[Opening GIVEN TEXT section]

Myosin 5a consists of two identical heavy chains that dimerize through coiled-coil structures to form a homodimer. The N-terminal ∼760 amino acid residues form the motor domain containing ATP- and actin-binding sites. The motor domain is followed by a neck that consists of six IQ motifs with the consensus sequence IQXXXRGXXXR, which act as the binding sites for calmodulin (CaM)³ or CaM-like light chains. The C-terminal ∼900 amino acid residues form the tail. The proximal portion of the tail contains a series of coiled-coils separated by several flexible regions responsible for the dimerization of myosin 5a. The distal portion of the tail forms a globular tail domain (GTD). The tail mediates myosin 5a binding to specific membrane-bound organelles such as melanosomes (1–4).

[Closing GIVEN TEXT section]
[Opening SUPPLIED RECORDS section]

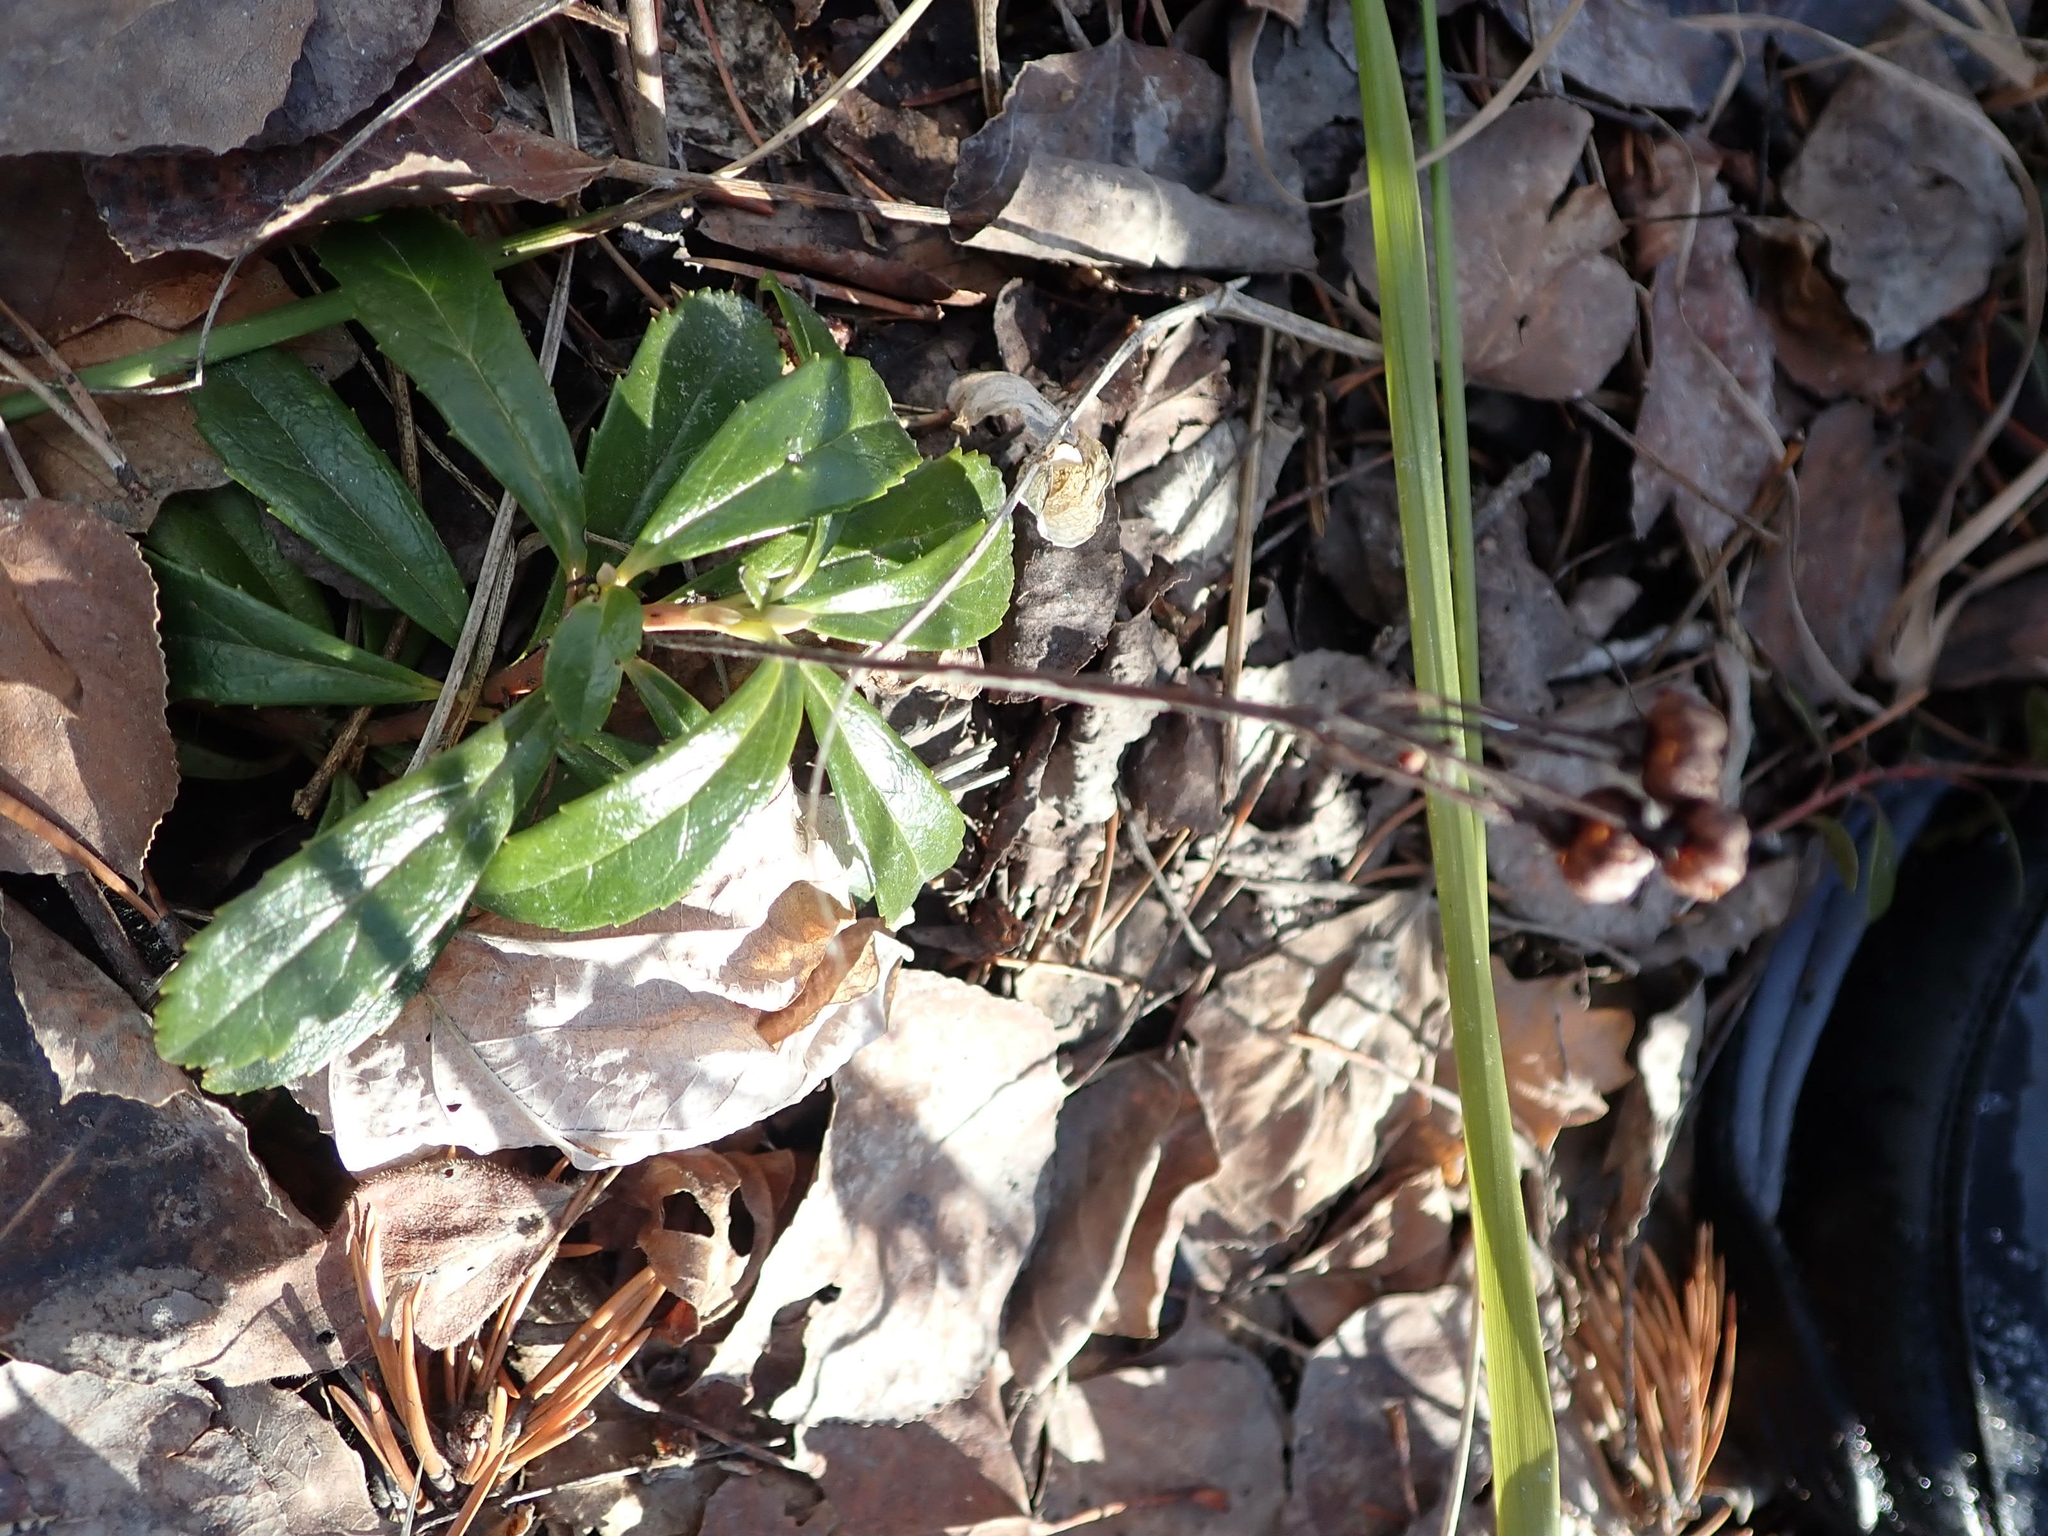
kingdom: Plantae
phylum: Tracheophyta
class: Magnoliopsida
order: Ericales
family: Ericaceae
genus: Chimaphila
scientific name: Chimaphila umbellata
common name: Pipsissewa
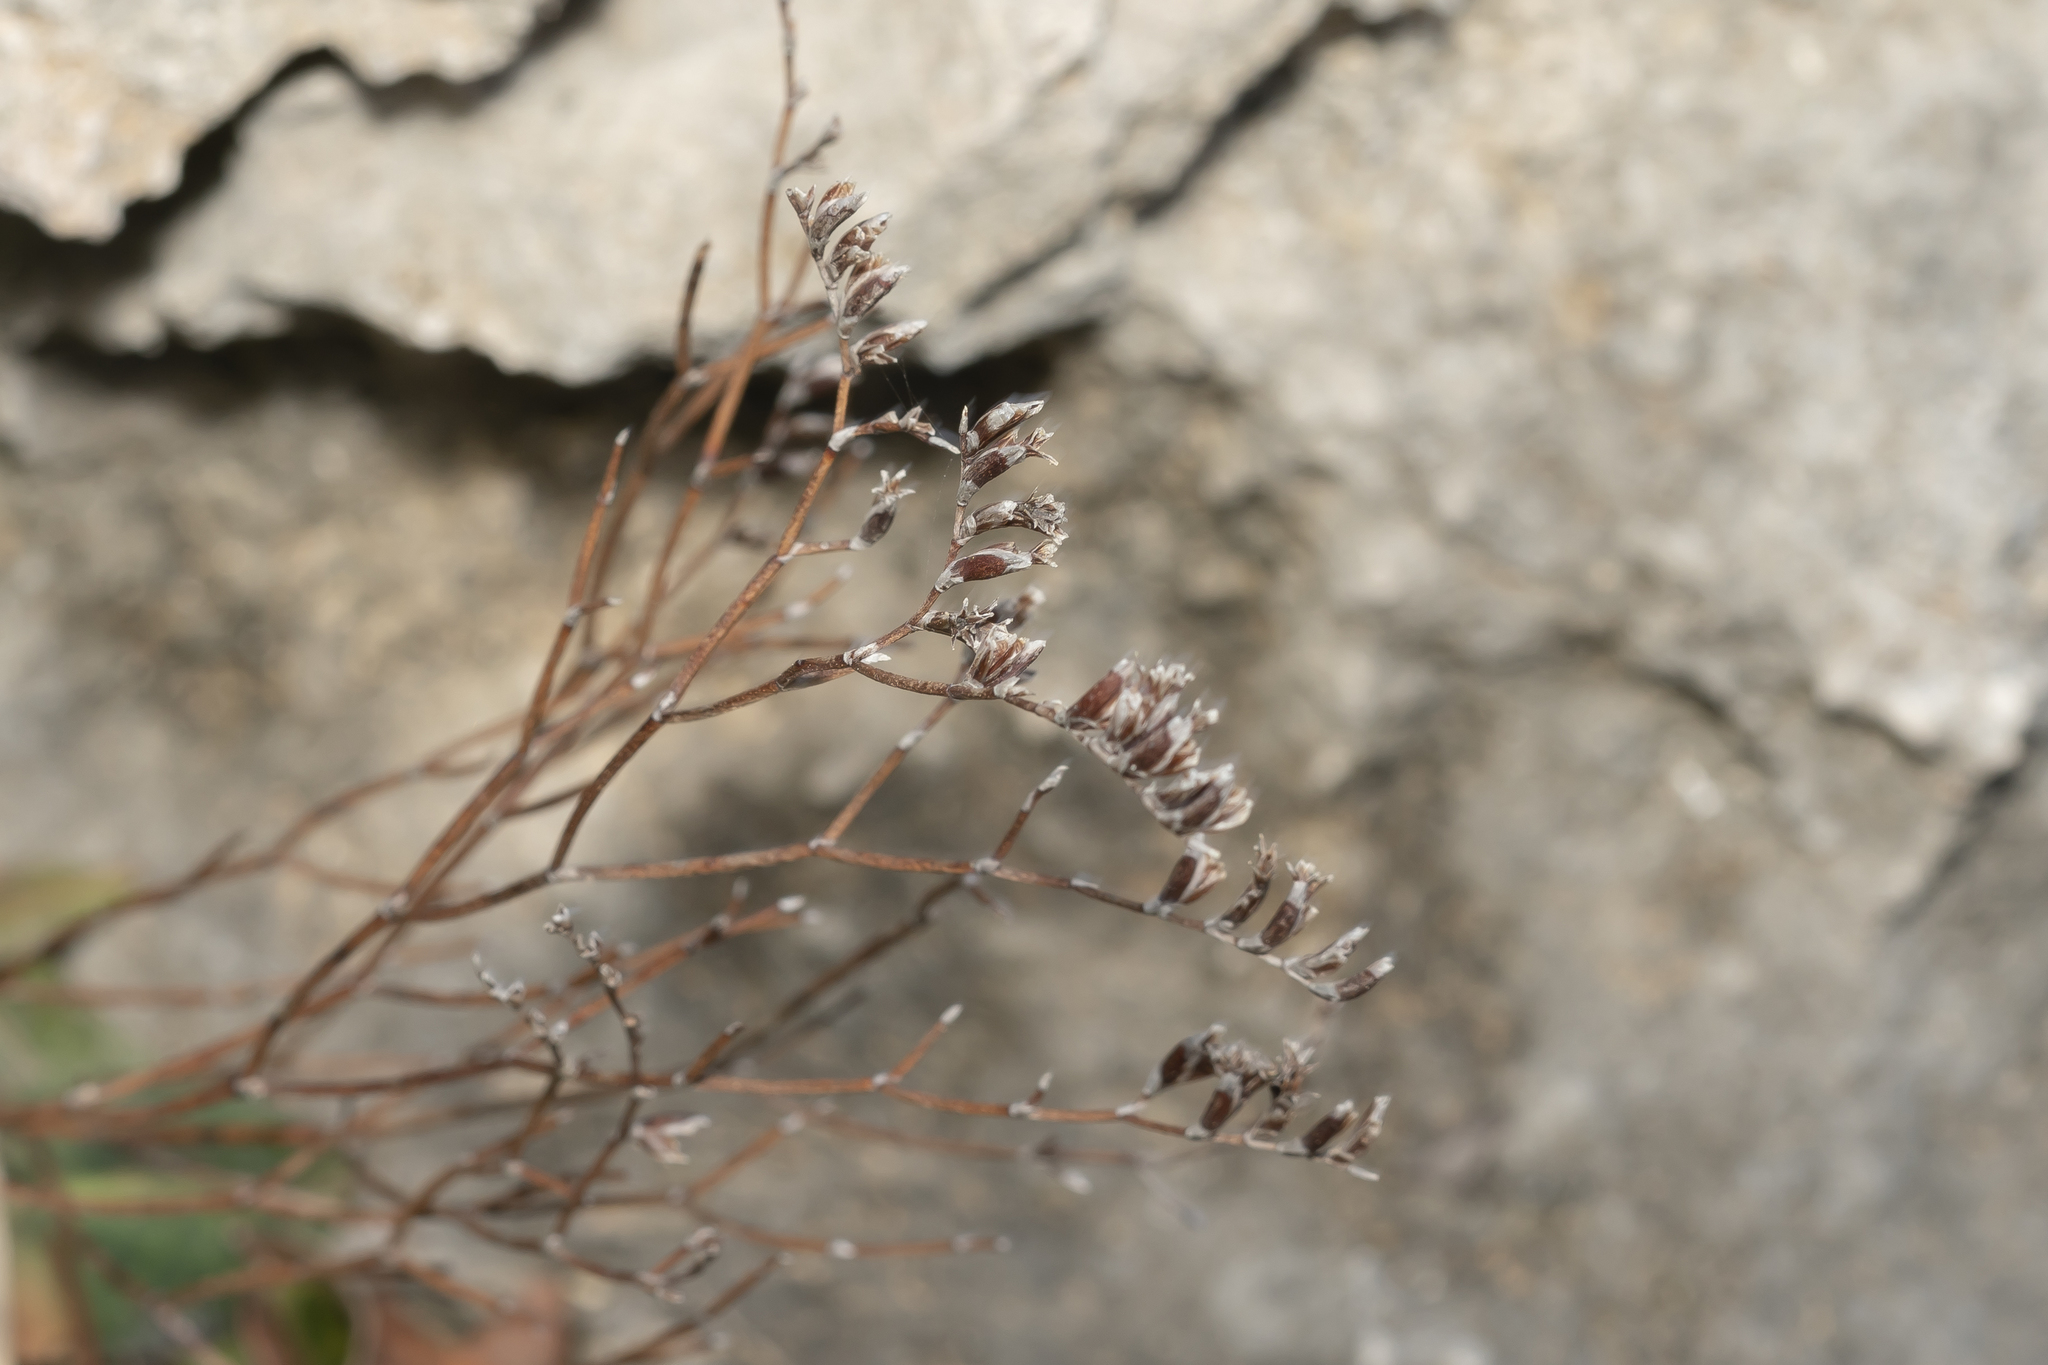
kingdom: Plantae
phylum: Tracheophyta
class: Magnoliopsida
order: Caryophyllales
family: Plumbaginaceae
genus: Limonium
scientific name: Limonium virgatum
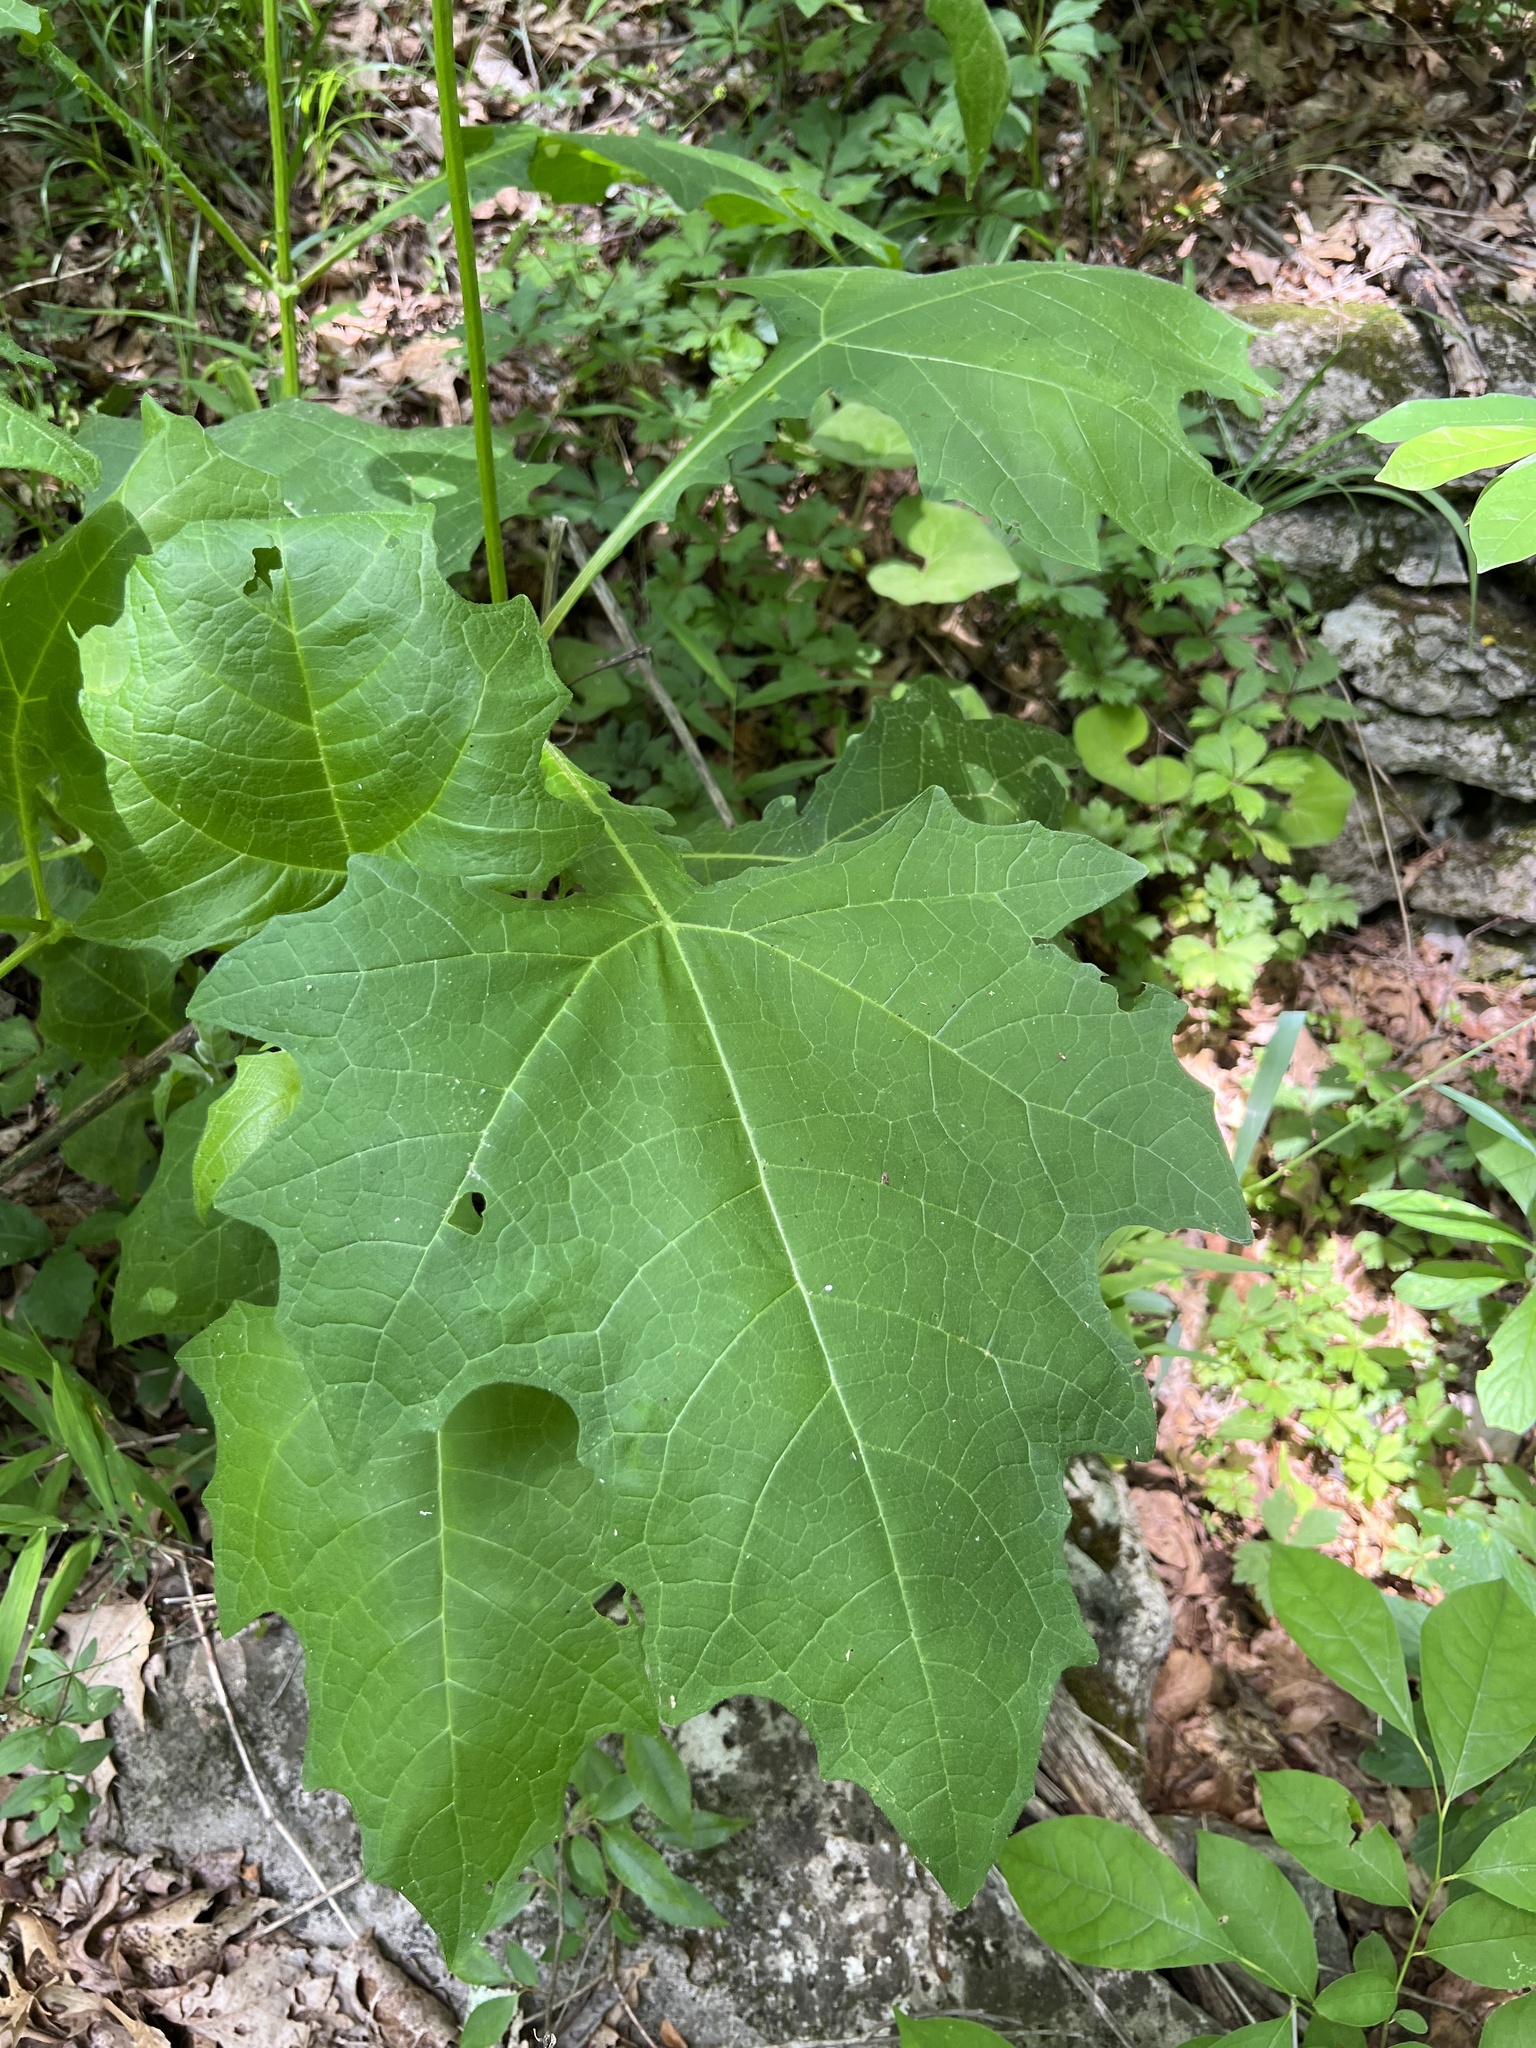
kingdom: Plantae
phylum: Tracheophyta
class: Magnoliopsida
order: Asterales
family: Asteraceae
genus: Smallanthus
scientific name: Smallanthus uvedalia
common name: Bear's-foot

[Closing SUPPLIED RECORDS section]

**ACTION ITEM A**
Answer these questions about the myosin 5a passage:
(i) How many IQ motifs make up the neck?
(ii) What do the N-terminal ∼760 amino acid residues form?
(iii) What does the distal portion of the tail form?
**ACTION ITEM B**
Retype the myosin 5a passage from "Myosin 5a consists" up to and including "as melanosomes (1–4).".
**ACTION ITEM C**
Continue the myosin 5a passage from the point at which it stops.

**ANSWER AREA A**
(i) Six.
(ii) The motor domain, which contains ATP- and actin-binding sites.
(iii) A globular tail domain (GTD).

**ANSWER AREA B**
Myosin 5a consists of two identical heavy chains that dimerize through coiled-coil structures to form a homodimer. The N-terminal ∼760 amino acid residues form the motor domain containing ATP- and actin-binding sites. The motor domain is followed by a neck that consists of six IQ motifs with the consensus sequence IQXXXRGXXXR, which act as the binding sites for calmodulin (CaM)³ or CaM-like light chains. The C-terminal ∼900 amino acid residues form the tail. The proximal portion of the tail contains a series of coiled-coils separated by several flexible regions responsible for the dimerization of myosin 5a. The distal portion of the tail forms a globular tail domain (GTD). The tail mediates myosin 5a binding to specific membrane-bound organelles such as melanosomes (1–4).

**ANSWER AREA C**
A tail-inhibition model for the regulation of myosin 5a is generally accepted: myosin 5a in the inhibited state is in a folded conformation such that the tail domain interacts with and inhibits myosin 5a motor activity; high Ca²⁺ or cargo binding may reduce interaction between the head and tail domains, thus activating motor activity. This model is based on the following key findings. 1) The actin-activated ATPase activity of myosin 5a is stimulated by micromolar Ca²⁺, whereas myosin 5a heavy meromyosin (HMM), lacking GTD, is constitutively active (5–7). 2) Analytical ultracentrifugation analysis showed that myosin 5a is in a 14 S-folded conformation under lower Ca²⁺ conditions and in an 11 S open conformation in the presence of micromolar Ca²⁺ (6–8). In contrast, there is no such transition for the truncated myosin 5a lacking GTD (6–8). 3) Negative staining electron microscopy showed that myosin 5a molecules form a triangular conformation in which the motor domain contacts the GTD, and that myosin 5a HMM molecules form an extended conformation (7, 9–10). 4) The isolated GTD is capable of inhibiting the ATPase activity of myosin 5a HMM, and the inhibition is abolished by high Ca²⁺ (9–11). 5) Melanophilin, the cargo-binding protein for myosin 5a in melanosome, binds to the tail of myosin 5a and is capable of stimulating the ATPase activity of myosin 5a (4).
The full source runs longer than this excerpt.